Looking at my jewelry in the display case at Greeley’s is how I had always hoped it would feel to be in an art gallery show. My work is displayed perfectly. Each piece is showcased under beautiful light, set against a complementary background with ample space around it, but close enough to the others that while you get a sense of each one’s uniqueness, you still see the greater unity. No gallery owner to show it incorrectly.
It is all I can do not to yell out to the shoppers bustling around, “That’s my jewelry!” The pearls are dazzling; the lemon citrine, green peridot, and blue tourmaline are winking; and the braided gold is gleaming. None of it existed a few months ago and now here it all is. I have an almost physical urge, like reaching for my morning coffee, to call Reggie to share this with him. I wonder if things will ever stop being weird between us. I miss him.
“What are you doing?”
I had been hoping it’d be Andrew every time the phone rang, but I figured it might be Reggie finally calling me back after I left a message for him two days ago.
“Are you back?” My heart has multiplied and is beating on every part of my body.
“Got in last night.” Andrew’s voice is like a bed I want to crawl into.
“That’s good.” Though what I meant was, “Thank God.”
“Did you miss me?”
“Every single day.”
“So, so, tell me…” Then a pause we could lie down in and have sex during. “Who are you fucking?”
Besides you? I think, but don’t say. “Uh, no one really.” I sit down on my couch, wishing he were next to me. “I was involved with this guy, Michael, for a while—”
“Michael who?”
“Newman, you don’t know him, he runs a public radio station, and there’ve been other guys, but—”
“You are going to make a great wife and mother someday.”
After we hang up the phone—Andrew gave me his cell number if I really need to reach him, but it’s better if he calls me—his words float in my head. I wonder why he thinks that and am surprised at how much what he said means to me, because it sounds so embarrassingly June Cleaver—a role I don’t picture for myself. Except with him, and that was a dream I buried a long time ago. Though part of me still wishes it could live. Fuck. I wish Andrew hadn’t unearthed in me this whole wife/mother idea. Suzanne getting married was bad enough, though I thought I did a good job of keeping that longing away from myself, but maybe it has been there waiting to come screaming out. I don’t want to want that again with him. But I can’t imagine wanting that with someone else. Though at some point, I guess I’ll have to.

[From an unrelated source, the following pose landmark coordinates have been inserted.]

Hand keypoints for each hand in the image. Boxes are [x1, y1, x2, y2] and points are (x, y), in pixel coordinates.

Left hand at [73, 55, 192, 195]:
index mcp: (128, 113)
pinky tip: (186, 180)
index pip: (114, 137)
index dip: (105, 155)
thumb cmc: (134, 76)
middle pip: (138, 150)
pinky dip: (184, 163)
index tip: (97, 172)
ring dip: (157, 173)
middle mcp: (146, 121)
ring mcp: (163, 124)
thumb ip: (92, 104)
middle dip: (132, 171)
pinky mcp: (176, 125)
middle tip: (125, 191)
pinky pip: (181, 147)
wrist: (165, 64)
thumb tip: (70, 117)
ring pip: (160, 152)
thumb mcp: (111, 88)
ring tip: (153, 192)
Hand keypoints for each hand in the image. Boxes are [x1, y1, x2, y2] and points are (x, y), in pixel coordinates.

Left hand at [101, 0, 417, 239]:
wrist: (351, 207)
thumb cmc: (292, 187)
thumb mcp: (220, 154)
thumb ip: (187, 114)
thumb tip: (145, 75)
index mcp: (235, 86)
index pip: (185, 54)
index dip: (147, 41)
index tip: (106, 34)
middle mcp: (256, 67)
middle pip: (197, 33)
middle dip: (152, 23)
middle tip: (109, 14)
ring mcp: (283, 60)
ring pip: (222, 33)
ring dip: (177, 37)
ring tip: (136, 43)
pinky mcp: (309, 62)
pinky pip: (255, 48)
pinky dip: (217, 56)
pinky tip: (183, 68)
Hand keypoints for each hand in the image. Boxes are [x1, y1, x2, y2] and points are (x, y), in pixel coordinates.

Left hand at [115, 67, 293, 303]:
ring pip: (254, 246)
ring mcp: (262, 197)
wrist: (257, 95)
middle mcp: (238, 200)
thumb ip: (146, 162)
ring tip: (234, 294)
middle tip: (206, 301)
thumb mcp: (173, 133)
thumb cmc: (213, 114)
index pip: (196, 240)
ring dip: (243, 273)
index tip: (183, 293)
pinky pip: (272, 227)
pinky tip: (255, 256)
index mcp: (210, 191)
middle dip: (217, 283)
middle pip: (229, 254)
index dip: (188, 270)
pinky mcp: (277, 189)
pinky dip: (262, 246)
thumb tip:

“Your line has blown out of the store, there’s nothing left.” Linda Beckman’s voice on the phone is like a fairy godmother in my best fantasy. “I want the exact same order in our new Honolulu store, and this time we’ll pay up front, but P and A is still on you, of course.”
When I hang up with Linda, I immediately call Dipen to tell him that I want the same order, super-rushed. I’ll need more pearls and semiprecious stones, but with this windfall, I can stock up and not worry. Life is dreamy.